◆ EXERCISE TEXT:

When designing an airplane door, the greatest challenge is to ensure that it will not fail under the intense pressure differentials at high altitude. One easy way to do this is to create a plug door, which opens inward and is bigger than its frame, causing the interior pressure to force it ever more tightly closed as the plane climbs; such a door is all but impossible to open in flight. Passenger doors are designed based on this principle. But a cargo door that is also a plug door would be impractical because of its size, which greatly increases the forces it would have to withstand, and because a cargo door that opens inward would severely decrease the amount of available cargo space.
While designing their respective airplanes, McDonnell Douglas and Lockheed took very different approaches to this problem. In keeping with its overall design philosophy, Lockheed devised an ingenious system that turned the rear cargo door into a “semi-plug” door. Lockheed’s door opened outward, but it would also slide downward before latching such that a set of hooks on the edges of the door slipped snugly into detents on the door frame. Pressure acting on the door would then force the hooks deeper into the detents, holding the door closed. This door was all but impossible to open in flight, but it necessitated a complex opening and closing mechanism which was difficult to design.
Instead of taking Lockheed’s route, McDonnell Douglas decided to design a much simpler “over-center” door. The concept of “over-centering” is found most commonly in a household light switch: once the switch is pushed past the center point, it will slip into the opposite detent, and only a new force equal to the original force will push it back.

◆ EXERCISES:
1. Echo the passage on airplane doors word for word, from "Instead of taking" up to and including "push it back.".
2. List every door design that the passage on airplane doors names for keeping a door shut under pressure.
3. Go on with the passage on airplane doors from the point where it stops.
The records that come next are separate material, unrelated to the passage on airplane doors.

◆ RAW DATA:
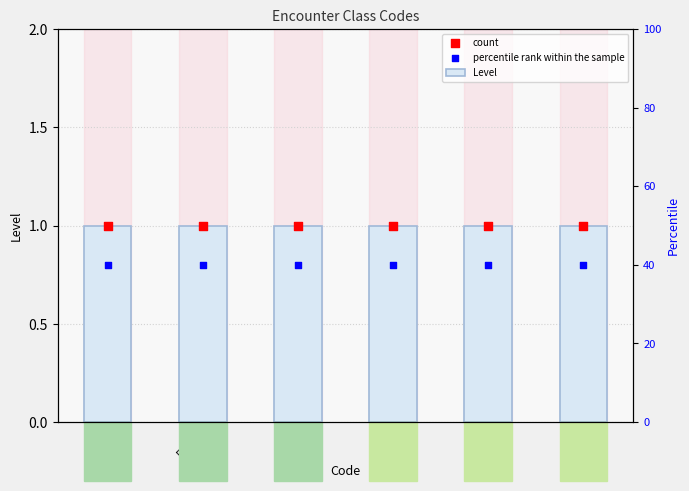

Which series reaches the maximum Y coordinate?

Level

---

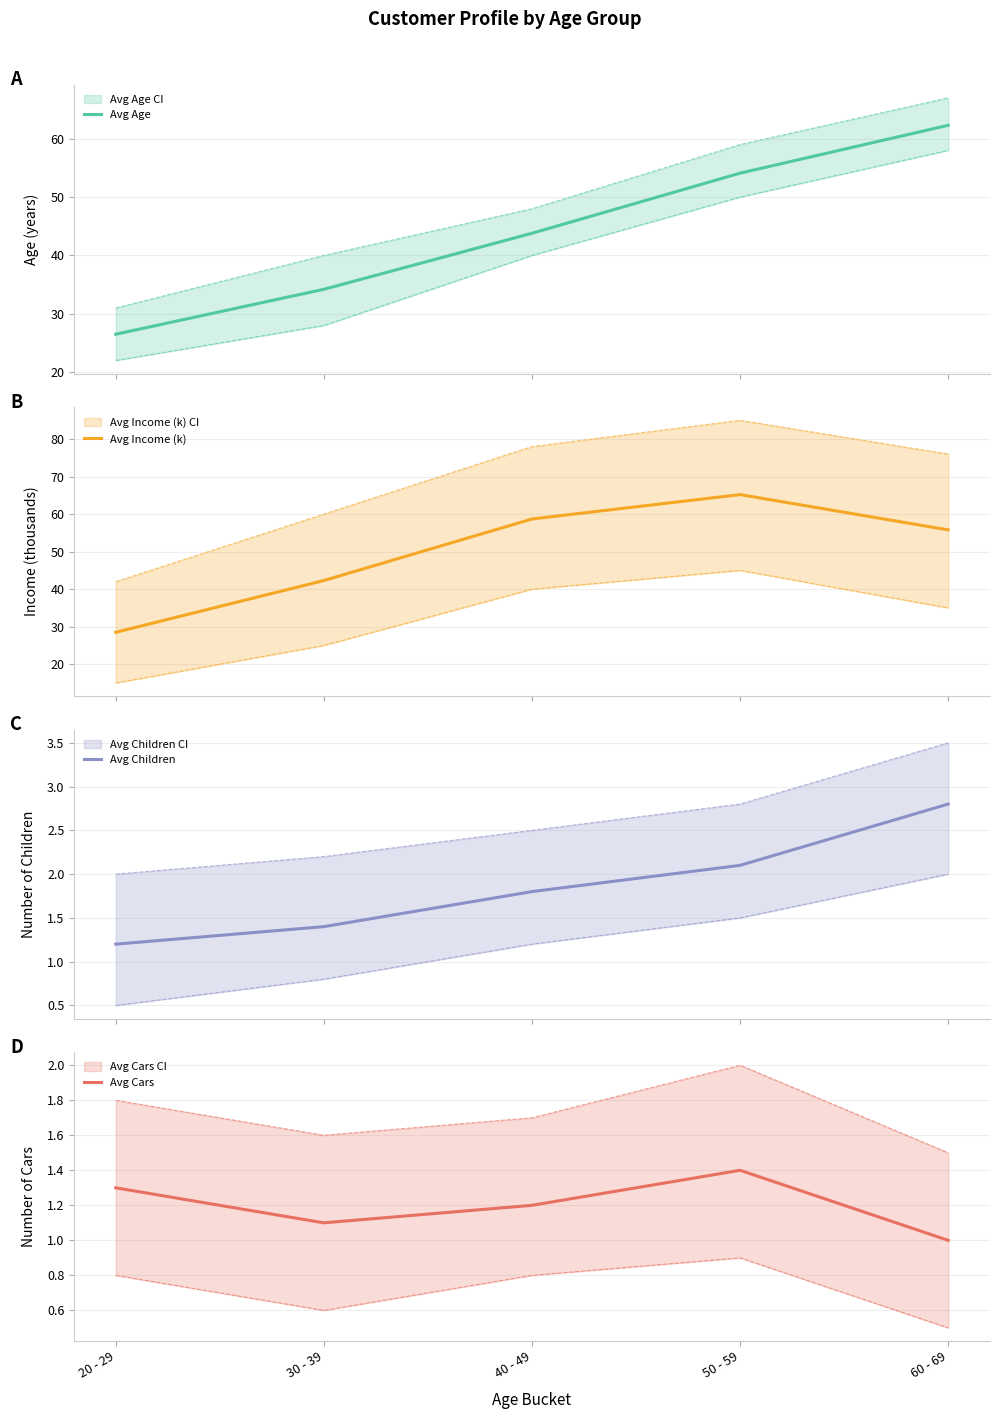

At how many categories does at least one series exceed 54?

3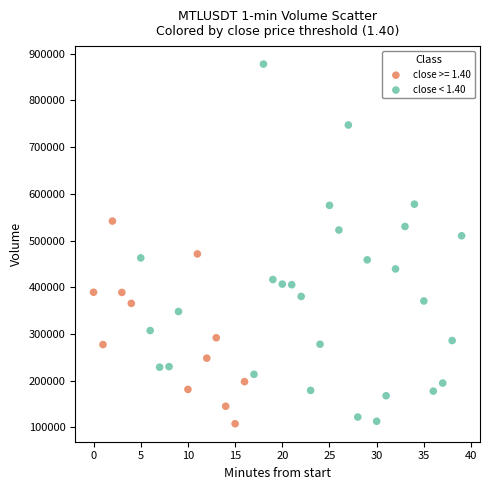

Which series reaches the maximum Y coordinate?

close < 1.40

--

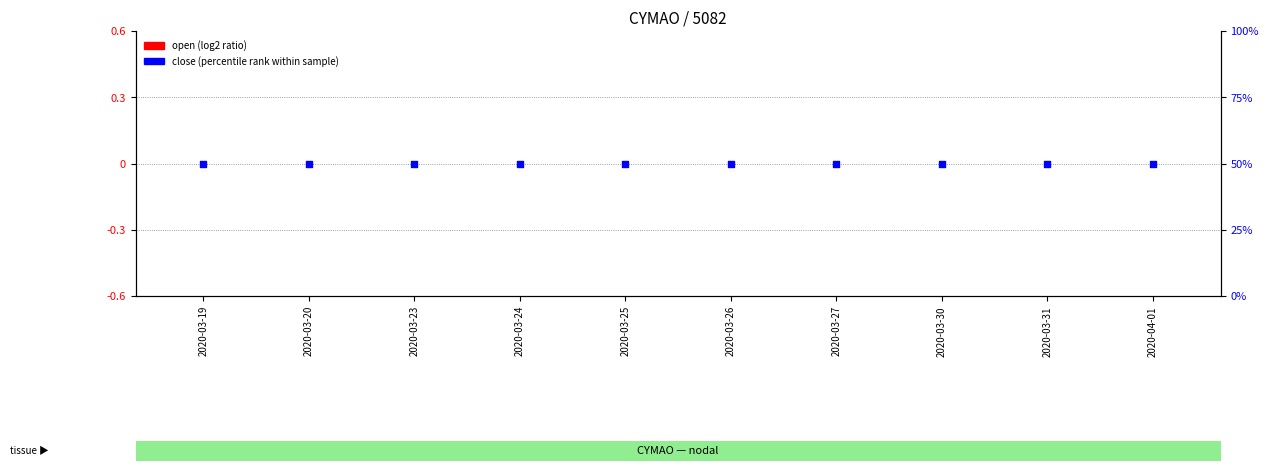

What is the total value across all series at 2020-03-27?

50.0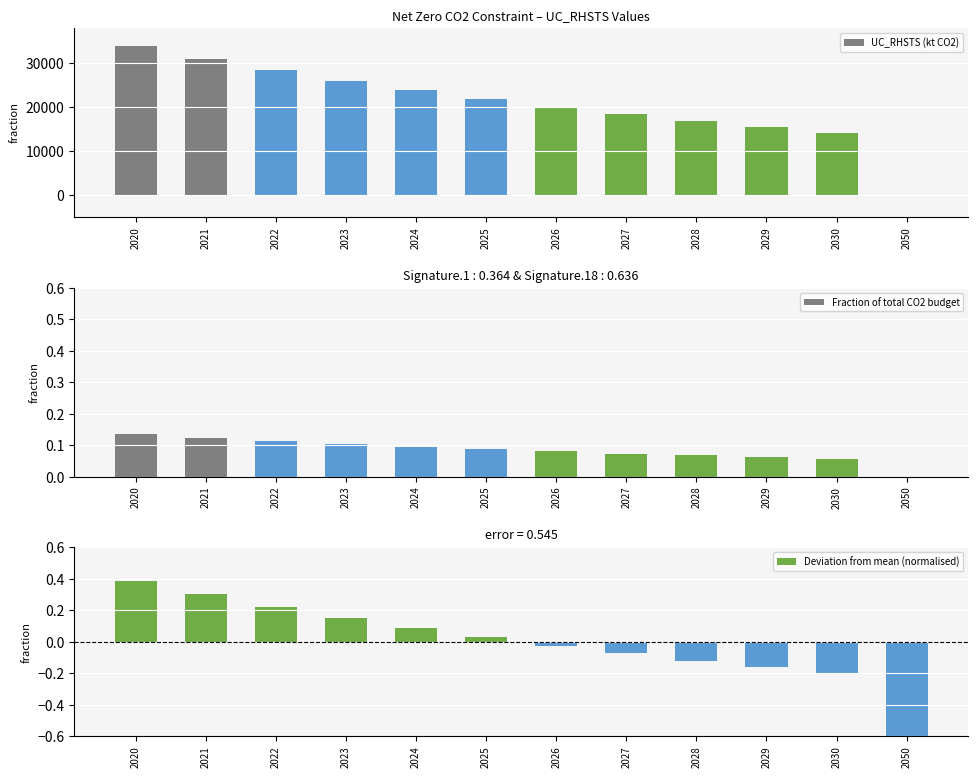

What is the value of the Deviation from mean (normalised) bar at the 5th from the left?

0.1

◆ ANSWER SECTION:
1.
Instead of taking Lockheed’s route, McDonnell Douglas decided to design a much simpler “over-center” door. The concept of “over-centering” is found most commonly in a household light switch: once the switch is pushed past the center point, it will slip into the opposite detent, and only a new force equal to the original force will push it back.

2.
plug door
"semi-plug" door
"over-center" door

3.
The design that they came up with worked something like this. Upon closing the DC-10’s cargo door, hook-shaped latches attached to the bottom of the door grasp round latch spools attached to the doorframe. An electric motor called the latch actuator then drives the latches clockwise around the spools using a hinged extension mechanism. When the arm of the latch actuator is fully extended, the hinge is pushed “over-center,” and the only way to bend the hinge back the other way is to retract the actuator arm. Any force transmitted through the latches themselves will attempt to push the hinge even farther over-center, which is rendered impossible by a metal stop that limits the movement of the hinge. This stop absorbs most of the forces acting upon the door in flight. However, if the hinges are not over-center, pressurization loads imparted through the latches will not be absorbed by the stop, but will instead be transmitted up the latch actuator arm and into the bolts attaching the actuator to the door. These bolts cannot withstand the pressure differential at altitudes higher than approximately 11,500 feet.
One of the fundamental issues with the original design was that there was no way to tell from the outside whether the hinge was in fact over-center or not. McDonnell Douglas thus devised a locking system which, unlike most similar systems, was not intended to keep the door shut, but simply to indicate whether it was properly closed.
To lock the door, a ground handler pushes down on a handle on the outside of the door. This handle is connected to a torque tube and a push rod that convert the movement of the handle into lateral movement of the lock tube, a metal rod to which several locking pins are attached. If the hinges are not over-center, the locking pins will run into flanges on the hinges and come to a stop, preventing the handle from moving to the locked position. If the hinges are over-center, the lock pins will slide past the flanges and the handle will close easily; simultaneously, the lock tube will make contact with a switch that extinguishes the “door open” warning light in the cockpit.
Later in the design process, McDonnell Douglas also decided to borrow a safety feature that Boeing used on the 747, which had a somewhat similar door design. The 747 had a small plug-type “vent door” within the cargo door, which was driven closed by the lock tube itself; if the lock tube did not fully extend, the vent door would not close, indicating that the door was not locked. Furthermore, if the vent door was not closed, pressure would leak out as soon as the plane started climbing, preventing an improperly locked door from failing catastrophically at altitude. But when McDonnell Douglas copied this feature, they made a crucial mistake: unlike Boeing’s design, their vent door was driven by the torque tube attached to the locking handle instead of the lock tube. The result was that the vent door simply indicated the position of the locking handle, and could not warn of a failure of the locking mechanism. This was especially problematic given that the mechanism was extremely weak, and the torque tube would bend under as little as 80 pounds (355 Newtons) of force, well within the capability of the average human.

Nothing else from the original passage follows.